Grouping real estate with the operations of the dealership may reduce certain taxes on your individual tax return. Losses from activities in which you regularly participate (nonpassive activities) typically are deductible. Losses from activities in which you do not regularly participate (passive activities) typically are only deductible when you have income from other passive activities. For example, rental real estate is a passive activity, and losses from rental real estate generally are not deductible due to passive activity limitations. However, by grouping the real estate entity with the active dealership, the combined activity would be considered nonpassive and all losses would be allowed (assuming that you “materially participate” in the dealership). Please note that the grouping rental real estate with trade or business activities is subject to substantial restrictions. All activities should be evaluated to determine if regrouping is advantageous and permissible.

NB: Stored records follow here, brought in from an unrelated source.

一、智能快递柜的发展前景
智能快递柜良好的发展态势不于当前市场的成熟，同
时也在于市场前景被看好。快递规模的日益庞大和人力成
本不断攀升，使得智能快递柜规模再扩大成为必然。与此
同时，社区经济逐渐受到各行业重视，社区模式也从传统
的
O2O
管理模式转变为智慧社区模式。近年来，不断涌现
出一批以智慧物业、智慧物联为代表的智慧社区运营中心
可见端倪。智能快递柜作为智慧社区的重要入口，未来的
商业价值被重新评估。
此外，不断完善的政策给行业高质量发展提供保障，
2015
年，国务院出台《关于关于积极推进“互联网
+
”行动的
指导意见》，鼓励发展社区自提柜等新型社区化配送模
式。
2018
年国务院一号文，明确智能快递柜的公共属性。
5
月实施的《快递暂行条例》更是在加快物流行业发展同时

Treatment of upgrade image support payments
Based on the memorandum issued by the IRS Office of Chief Counsel on May 9, 2014, payments received from automobile manufacturers to dealerships for the purpose of upgrading their facilities are to be included in the dealerships’ gross income. It was noted that these payments were being handled inconsistently by dealerships in the past. Some dealerships would classify these payments as a non-shareholder contribution, others would omit the payments from income and instead reduce the basis in constructed assets, and some would adjust the purchase price of vehicles by the amount of the payments. This memorandum represents the IRS’s interpretation of how existing tax law should be applied regarding these payments. Please seek advice from your tax advisor regarding the handling of these payments, in light of this newly published memorandum.
Inventory on LIFO
Make sure that a reasonable estimate of your LIFO adjustment for the year is on all versions of your December financial statement. A dealership will meet the conformity requirements and will not be in violation if it makes an actual or estimated adjustment to its LIFO reserve through cost of sales or other income. The adjustment may be on the twelfth-month factory statement or thirteenth-month statement, if the latter is issued before the January statement.
The IRS allows auto dealerships to use a single, combined LIFO pool for all new vehicles, eliminating the requirement of using a separate pool for cars and light duty trucks. Speak with your tax advisor on whether changing to a single LIFO pool would be to your advantage. A request to change to the single-pool method is an automatic change and may be filed at the same time as your tax return.
Inventory not on LIFO
Used vehicles: Adjust your used vehicles to current average wholesale market value by the end of the year. Evaluate the tax-deferred benefits of electing used car LIFO.
Parts: Compare your actual parts inventory to the accounting parts inventory and make any adjustments where appropriate. Donate or scrap obsolete parts by year-end if they cannot be returned for credit.